Saved entries
***

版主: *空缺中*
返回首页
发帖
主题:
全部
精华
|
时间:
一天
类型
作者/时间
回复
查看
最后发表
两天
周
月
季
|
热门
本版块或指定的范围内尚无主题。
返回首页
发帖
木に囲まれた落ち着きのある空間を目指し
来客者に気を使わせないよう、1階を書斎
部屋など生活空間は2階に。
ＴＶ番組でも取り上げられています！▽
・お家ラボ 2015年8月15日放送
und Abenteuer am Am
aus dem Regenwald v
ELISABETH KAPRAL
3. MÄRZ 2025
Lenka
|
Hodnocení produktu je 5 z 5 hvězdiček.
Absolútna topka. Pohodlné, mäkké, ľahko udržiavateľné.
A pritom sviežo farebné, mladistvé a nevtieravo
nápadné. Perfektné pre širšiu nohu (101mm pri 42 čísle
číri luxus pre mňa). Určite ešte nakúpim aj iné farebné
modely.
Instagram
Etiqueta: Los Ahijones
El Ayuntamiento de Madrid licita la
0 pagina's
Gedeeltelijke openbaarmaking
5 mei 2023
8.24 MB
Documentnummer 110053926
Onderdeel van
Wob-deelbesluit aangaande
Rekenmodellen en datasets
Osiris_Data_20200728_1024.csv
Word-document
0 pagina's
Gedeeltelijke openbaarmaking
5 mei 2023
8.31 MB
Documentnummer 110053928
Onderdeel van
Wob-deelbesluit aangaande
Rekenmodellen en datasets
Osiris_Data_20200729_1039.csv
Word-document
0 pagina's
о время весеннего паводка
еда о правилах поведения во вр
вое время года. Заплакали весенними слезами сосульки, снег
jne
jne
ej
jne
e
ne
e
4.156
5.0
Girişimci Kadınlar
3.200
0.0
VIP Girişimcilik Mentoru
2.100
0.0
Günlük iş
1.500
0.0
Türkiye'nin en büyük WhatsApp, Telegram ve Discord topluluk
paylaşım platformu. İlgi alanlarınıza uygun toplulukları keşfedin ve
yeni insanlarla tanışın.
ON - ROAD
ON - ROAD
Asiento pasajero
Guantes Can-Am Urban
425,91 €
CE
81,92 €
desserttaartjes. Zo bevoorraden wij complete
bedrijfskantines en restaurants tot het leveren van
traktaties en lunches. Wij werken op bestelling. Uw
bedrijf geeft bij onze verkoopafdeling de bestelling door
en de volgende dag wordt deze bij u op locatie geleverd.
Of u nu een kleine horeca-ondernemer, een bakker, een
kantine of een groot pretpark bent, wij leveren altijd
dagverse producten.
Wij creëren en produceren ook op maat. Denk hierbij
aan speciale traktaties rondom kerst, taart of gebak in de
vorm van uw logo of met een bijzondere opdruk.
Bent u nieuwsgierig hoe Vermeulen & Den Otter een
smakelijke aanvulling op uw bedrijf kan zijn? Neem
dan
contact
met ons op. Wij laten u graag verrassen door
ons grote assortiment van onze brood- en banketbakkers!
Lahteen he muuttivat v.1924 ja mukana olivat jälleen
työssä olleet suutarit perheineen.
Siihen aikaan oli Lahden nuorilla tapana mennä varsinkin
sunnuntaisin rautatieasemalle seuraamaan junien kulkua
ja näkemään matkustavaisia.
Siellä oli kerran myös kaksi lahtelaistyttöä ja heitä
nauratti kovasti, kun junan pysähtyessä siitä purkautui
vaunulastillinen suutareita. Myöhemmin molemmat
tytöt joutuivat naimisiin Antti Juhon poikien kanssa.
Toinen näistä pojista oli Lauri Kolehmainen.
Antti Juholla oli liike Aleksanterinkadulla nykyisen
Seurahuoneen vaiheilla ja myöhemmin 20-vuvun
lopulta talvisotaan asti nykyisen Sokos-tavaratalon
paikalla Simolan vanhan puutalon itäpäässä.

***

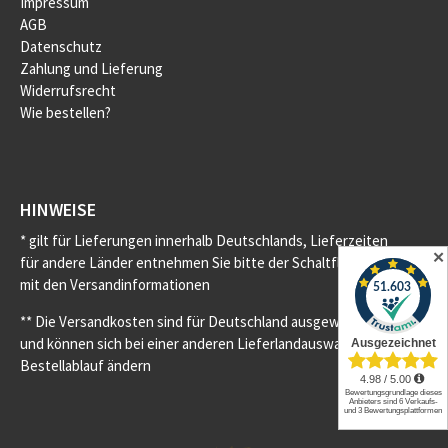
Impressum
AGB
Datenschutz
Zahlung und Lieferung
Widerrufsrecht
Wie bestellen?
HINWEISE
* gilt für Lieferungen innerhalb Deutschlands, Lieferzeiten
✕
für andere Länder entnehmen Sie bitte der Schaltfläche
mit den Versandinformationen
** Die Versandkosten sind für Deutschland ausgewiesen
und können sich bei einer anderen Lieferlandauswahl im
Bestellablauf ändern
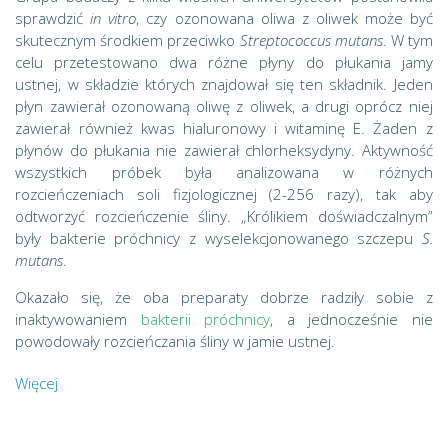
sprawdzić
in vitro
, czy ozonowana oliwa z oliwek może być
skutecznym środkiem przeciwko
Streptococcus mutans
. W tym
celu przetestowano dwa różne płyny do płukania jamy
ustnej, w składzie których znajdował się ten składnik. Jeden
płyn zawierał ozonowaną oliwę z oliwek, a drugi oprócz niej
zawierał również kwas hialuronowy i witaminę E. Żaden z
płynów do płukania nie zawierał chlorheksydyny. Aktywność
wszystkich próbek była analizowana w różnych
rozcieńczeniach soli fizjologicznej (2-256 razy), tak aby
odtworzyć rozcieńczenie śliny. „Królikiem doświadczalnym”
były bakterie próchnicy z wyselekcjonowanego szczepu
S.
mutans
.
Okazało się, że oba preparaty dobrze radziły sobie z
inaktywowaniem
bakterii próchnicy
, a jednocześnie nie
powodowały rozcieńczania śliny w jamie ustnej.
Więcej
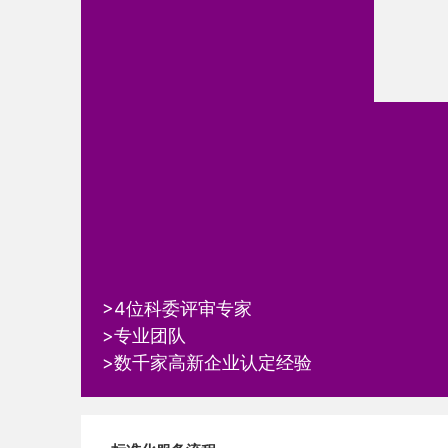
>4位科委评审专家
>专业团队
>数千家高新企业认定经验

***

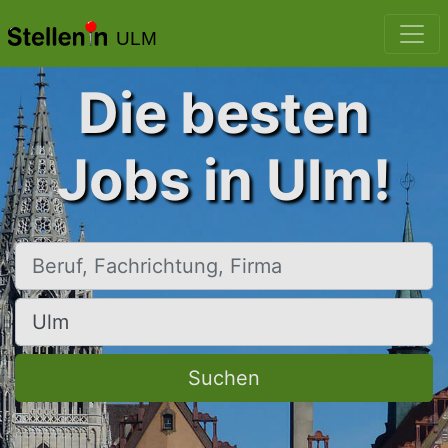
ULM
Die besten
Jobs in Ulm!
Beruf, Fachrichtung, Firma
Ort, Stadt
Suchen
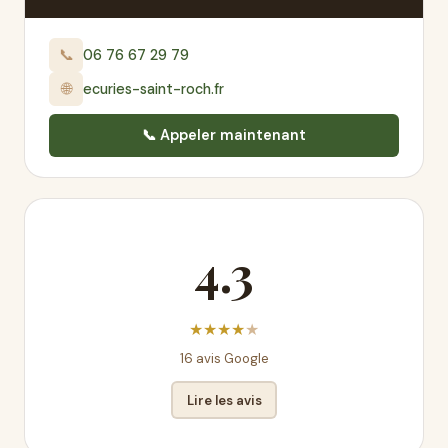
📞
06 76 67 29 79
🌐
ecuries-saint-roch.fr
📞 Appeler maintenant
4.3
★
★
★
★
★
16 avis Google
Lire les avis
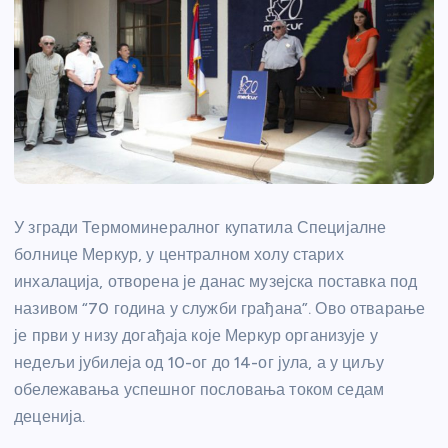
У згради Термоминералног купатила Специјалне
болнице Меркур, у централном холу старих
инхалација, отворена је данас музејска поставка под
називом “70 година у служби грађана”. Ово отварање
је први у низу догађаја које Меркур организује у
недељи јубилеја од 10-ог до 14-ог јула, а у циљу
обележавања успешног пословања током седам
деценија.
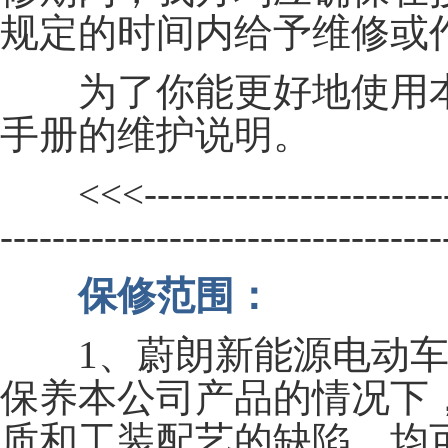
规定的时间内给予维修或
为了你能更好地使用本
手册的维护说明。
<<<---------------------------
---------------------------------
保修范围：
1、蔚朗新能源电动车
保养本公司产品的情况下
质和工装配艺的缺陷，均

***

◆ ASSIGNMENT
Your reply is to repeat, unchanged, the lines above running from the one with "Antti Juholla oli" up to and including the one with "paikalla Simolan vanhan puutalon itäpäässä.".

◆ RESPONSE TO THIS TASK
Antti Juholla oli liike Aleksanterinkadulla nykyisen
Seurahuoneen vaiheilla ja myöhemmin 20-vuvun
lopulta talvisotaan asti nykyisen Sokos-tavaratalon
paikalla Simolan vanhan puutalon itäpäässä.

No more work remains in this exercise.